Conflict of interest? Senators probe Capitol riot they experienced as victims, witnesses
Former NYPD commissioner questions whether senators can appropriately investigate a situation they were intimately involved in.
In the aftermath of the Jan. 6 breach on the U.S. Capitol, lawmakers spoke of feeling terrorized and afraid for their lives while inside the besieged building. Many, including Speaker of the House Nancy Pelosi, attended post-traumatic counseling. Now, lawmakers are investigating the same events in which they were directly involved as both victims and witnesses.

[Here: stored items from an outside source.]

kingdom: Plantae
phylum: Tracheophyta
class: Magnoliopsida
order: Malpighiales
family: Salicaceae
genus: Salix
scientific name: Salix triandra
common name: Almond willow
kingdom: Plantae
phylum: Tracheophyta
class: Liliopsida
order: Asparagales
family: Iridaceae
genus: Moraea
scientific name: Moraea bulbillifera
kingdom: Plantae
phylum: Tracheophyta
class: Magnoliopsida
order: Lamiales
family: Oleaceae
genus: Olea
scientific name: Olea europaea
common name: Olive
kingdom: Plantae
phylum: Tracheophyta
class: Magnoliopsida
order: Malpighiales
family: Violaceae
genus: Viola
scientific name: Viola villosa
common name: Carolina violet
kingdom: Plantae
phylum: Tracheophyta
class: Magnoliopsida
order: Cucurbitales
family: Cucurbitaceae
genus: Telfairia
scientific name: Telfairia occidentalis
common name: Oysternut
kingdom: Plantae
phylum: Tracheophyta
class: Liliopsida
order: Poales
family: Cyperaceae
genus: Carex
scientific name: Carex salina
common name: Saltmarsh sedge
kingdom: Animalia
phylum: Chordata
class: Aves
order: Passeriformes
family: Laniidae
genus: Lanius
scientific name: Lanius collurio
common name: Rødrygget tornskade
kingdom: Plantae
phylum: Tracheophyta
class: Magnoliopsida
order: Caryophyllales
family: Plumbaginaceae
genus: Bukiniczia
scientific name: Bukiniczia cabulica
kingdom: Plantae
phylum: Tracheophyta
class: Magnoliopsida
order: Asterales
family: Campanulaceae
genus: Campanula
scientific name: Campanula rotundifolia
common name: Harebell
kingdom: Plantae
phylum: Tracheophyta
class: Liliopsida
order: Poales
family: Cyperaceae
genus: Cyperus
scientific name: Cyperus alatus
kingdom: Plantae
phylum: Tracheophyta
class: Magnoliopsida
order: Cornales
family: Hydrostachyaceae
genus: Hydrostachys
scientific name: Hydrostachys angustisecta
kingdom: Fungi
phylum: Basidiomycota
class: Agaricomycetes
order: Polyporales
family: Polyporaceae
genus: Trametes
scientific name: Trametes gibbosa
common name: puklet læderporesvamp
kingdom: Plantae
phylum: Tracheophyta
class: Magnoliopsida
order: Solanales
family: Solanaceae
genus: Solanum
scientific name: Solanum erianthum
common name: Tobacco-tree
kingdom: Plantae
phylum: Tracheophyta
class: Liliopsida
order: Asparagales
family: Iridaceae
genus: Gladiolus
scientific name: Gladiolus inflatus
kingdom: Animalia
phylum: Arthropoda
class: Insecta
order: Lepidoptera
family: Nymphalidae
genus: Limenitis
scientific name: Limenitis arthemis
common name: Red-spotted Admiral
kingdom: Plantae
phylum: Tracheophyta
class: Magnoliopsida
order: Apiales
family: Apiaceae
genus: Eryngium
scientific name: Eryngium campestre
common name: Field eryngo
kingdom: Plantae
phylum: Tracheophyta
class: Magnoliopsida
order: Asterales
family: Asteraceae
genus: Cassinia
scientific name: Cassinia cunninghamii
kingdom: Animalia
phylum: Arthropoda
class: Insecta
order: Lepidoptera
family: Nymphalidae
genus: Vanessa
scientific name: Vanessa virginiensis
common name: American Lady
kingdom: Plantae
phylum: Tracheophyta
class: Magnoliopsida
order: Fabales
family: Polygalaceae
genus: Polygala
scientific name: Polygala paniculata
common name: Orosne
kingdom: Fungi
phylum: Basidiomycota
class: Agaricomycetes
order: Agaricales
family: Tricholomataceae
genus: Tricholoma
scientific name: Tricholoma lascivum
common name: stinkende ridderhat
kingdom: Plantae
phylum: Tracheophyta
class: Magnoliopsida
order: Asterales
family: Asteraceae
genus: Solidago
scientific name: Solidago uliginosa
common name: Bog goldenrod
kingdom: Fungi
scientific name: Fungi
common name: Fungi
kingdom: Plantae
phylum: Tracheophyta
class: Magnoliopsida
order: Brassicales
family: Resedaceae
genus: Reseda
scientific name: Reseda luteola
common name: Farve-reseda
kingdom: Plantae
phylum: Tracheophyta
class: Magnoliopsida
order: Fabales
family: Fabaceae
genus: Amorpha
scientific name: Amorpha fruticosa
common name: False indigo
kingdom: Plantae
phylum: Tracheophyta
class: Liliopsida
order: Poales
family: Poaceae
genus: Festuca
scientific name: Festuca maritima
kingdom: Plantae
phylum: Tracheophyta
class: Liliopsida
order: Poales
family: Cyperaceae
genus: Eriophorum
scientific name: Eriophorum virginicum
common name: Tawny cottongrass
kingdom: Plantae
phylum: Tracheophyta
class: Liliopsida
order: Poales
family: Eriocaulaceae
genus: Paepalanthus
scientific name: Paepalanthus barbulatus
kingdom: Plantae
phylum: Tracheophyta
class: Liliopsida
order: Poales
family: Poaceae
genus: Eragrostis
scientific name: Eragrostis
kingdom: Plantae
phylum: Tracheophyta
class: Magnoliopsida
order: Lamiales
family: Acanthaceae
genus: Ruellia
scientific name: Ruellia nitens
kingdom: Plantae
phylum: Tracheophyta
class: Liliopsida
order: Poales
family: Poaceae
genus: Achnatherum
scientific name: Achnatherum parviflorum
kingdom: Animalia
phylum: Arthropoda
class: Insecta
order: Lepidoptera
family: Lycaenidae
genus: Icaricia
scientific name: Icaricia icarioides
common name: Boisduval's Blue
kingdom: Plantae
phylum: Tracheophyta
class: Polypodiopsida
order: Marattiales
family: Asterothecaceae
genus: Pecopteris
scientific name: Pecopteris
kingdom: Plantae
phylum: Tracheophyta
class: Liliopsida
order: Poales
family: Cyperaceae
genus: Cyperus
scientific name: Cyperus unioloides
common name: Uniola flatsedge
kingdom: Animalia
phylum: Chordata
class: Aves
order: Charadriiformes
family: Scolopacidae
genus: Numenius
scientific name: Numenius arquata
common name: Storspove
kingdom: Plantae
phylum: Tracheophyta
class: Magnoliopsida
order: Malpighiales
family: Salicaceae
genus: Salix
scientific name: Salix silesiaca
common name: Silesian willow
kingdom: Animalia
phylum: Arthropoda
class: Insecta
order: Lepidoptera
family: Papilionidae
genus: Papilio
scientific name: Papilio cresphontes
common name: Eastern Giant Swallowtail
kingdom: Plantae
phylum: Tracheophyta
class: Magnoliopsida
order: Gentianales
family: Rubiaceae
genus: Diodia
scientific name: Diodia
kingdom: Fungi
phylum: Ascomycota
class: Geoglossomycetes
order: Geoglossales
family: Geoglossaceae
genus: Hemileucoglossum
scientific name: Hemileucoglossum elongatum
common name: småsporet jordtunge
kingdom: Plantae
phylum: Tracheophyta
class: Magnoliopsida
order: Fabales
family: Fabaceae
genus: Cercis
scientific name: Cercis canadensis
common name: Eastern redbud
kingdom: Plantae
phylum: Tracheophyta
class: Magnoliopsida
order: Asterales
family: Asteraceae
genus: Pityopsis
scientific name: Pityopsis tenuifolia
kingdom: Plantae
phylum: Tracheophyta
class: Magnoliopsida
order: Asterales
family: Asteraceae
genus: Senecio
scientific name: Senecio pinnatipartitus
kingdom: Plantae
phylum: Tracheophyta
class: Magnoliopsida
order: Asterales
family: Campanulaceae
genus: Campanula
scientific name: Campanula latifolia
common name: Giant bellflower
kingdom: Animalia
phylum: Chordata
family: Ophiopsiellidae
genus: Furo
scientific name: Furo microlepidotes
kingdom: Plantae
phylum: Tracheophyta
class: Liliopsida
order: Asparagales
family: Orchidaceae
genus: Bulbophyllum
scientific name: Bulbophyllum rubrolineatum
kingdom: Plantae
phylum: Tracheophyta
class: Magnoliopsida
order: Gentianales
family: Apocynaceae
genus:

In a series of hearings on Capitol Hill, senators have sought timelines, documents, evidence, and testimony from the FBI, the U.S. Capitol Police, the Defense Department, and other agencies. The latest such hearing — an oversight session held jointly by the Homeland Security and Governmental Affairs Committee and the Committee on Rules and Administration to examine security and intelligence failures — spanned several hours on Wednesday.
While observers agree that the breach of the Capitol should be thoroughly examined, some question whether the senators can appropriately inqvestigate a situation they were intimately involved in.
"The people that were in that building, they were witnesses," said Bernard Kerik, former commissioner of the New York City Police Department. "They shouldn't be investigating it at all. It's a conflict of interest."
Witnesses and traumatized victims cannot distance themselves from events in order to investigate them, one Virginia police officer said.
"Victims play a key role in any investigation," the officer told Just the News. "But they can't be in charge of it. They're part of it, and they don't have a neutral perspective."
Sen. Amy Klobuchar, who runs the Committee on Rules and Administration, was among the legislators who on Jan. 6 was whisked out of the overrun Capitol Building. Since then, the Minnesota Democrat has commented with emotion about events of the day.
On television, she discussed watching video of the riot. "The facts are offensive, the facts are horrific," Klobuchar said while appearing Feb. 11 on CBS This Morning. "They're hard to watch."
On Twitter, Klobuchar wrote about a specific event. "Capitol rioters searched for Nancy Pelosi in a way that should make every woman's skin crawl," the senator tweeted on Feb. 15.
And, while Klobuchar has been an aggressive inquisitor during hearings, she and other senators should not conduct an inquiry into the Capitol breach, said the former police commissioner, Kerik.
"If a U.S. attorney was the victim of a crime, would you have that U.S. attorney investigate the crime?" Kerik asked. "If a cop is a victim of a crime, would you have the cop investigate the crime? Of course not."
Two Republican lawmakers in January noted that as Congress itself might come under scrutiny for lapses surrounding the Capitol breach its members should not delve into issues surrounding the episode.
"Congress should not be allowed to investigate itself when it comes to the massive security failures of January 6," wrote Senators Lindsay Graham (R-S.C.) and Ron Johnson (R-Wisc.) in a Jan. 13 joint statement. An independent commission should investigate the tumultuous events of the day, they said.
"Americans understand Congress is rife with partisan disputes and turf wars," the senators wrote in their statement. "We fear that without an outside set of eyes to review the issues that led to January 6, the investigations will fall into the familiar territory of partisan squabbles ultimately resolving nothing."
The joint committee hearing on Wednesday ended as senators asked witnesses to provide them with followup information.
Offices for Klobuchar and for Sen. Gary Peters (D-Mich.), who runs the Committee on Homeland Security and Governmental Affairs, did not immediately respond to requests for comment.